■ **Activity**: Rewrite these lines with every "Radian" changed to "Radians" and nothing else altered, and omit the pictures.
═════ Dataset records
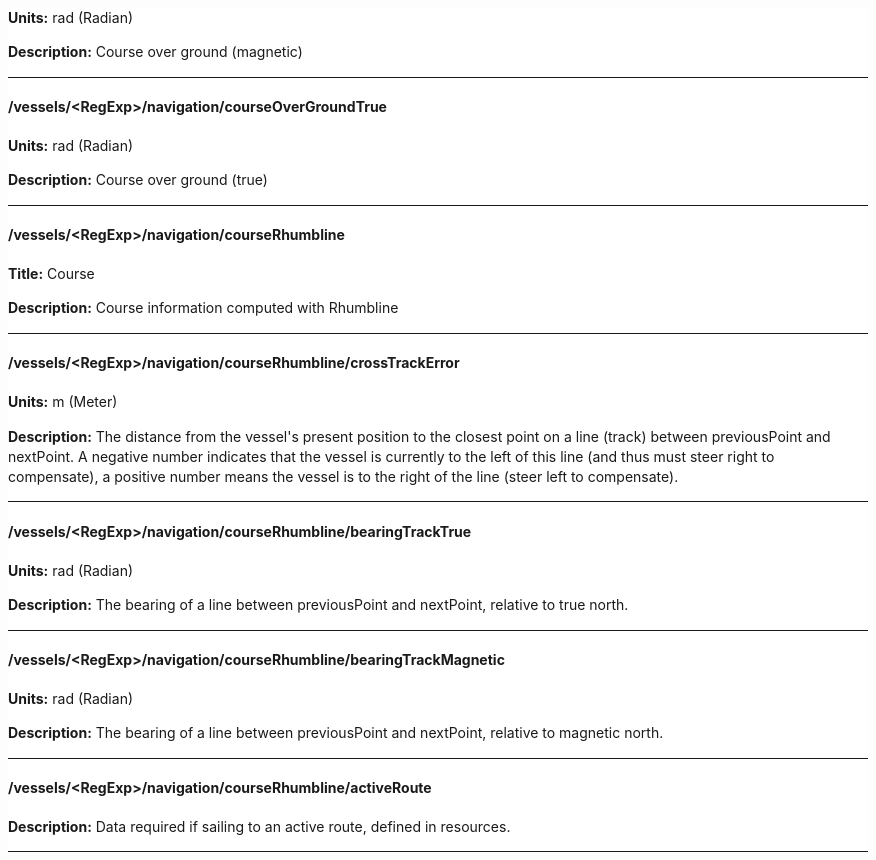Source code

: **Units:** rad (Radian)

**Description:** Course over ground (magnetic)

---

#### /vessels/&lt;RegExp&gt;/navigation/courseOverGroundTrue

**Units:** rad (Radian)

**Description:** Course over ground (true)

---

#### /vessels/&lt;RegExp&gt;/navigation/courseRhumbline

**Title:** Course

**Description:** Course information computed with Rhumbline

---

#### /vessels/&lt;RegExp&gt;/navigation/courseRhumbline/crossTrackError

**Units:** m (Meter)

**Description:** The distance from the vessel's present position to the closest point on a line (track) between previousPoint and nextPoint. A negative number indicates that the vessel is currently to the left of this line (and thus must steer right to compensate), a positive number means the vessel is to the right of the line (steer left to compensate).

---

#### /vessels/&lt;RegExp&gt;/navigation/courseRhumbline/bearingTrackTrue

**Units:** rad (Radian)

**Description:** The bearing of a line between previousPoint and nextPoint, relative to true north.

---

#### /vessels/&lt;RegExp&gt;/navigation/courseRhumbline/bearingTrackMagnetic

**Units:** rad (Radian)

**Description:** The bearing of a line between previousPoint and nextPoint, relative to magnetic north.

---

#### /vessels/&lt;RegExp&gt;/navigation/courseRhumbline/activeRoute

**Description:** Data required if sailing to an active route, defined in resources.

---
══════════
■ **Exercise output**:
Source code

: **Units:** rad (Radians)

**Description:** Course over ground (magnetic)

---

#### /vessels/&lt;RegExp&gt;/navigation/courseOverGroundTrue

**Units:** rad (Radians)

**Description:** Course over ground (true)

---

#### /vessels/&lt;RegExp&gt;/navigation/courseRhumbline

**Title:** Course

**Description:** Course information computed with Rhumbline

---

#### /vessels/&lt;RegExp&gt;/navigation/courseRhumbline/crossTrackError

**Units:** m (Meter)

**Description:** The distance from the vessel's present position to the closest point on a line (track) between previousPoint and nextPoint. A negative number indicates that the vessel is currently to the left of this line (and thus must steer right to compensate), a positive number means the vessel is to the right of the line (steer left to compensate).

---

#### /vessels/&lt;RegExp&gt;/navigation/courseRhumbline/bearingTrackTrue

**Units:** rad (Radians)

**Description:** The bearing of a line between previousPoint and nextPoint, relative to true north.

---

#### /vessels/&lt;RegExp&gt;/navigation/courseRhumbline/bearingTrackMagnetic

**Units:** rad (Radians)

**Description:** The bearing of a line between previousPoint and nextPoint, relative to magnetic north.

---

#### /vessels/&lt;RegExp&gt;/navigation/courseRhumbline/activeRoute

**Description:** Data required if sailing to an active route, defined in resources.

---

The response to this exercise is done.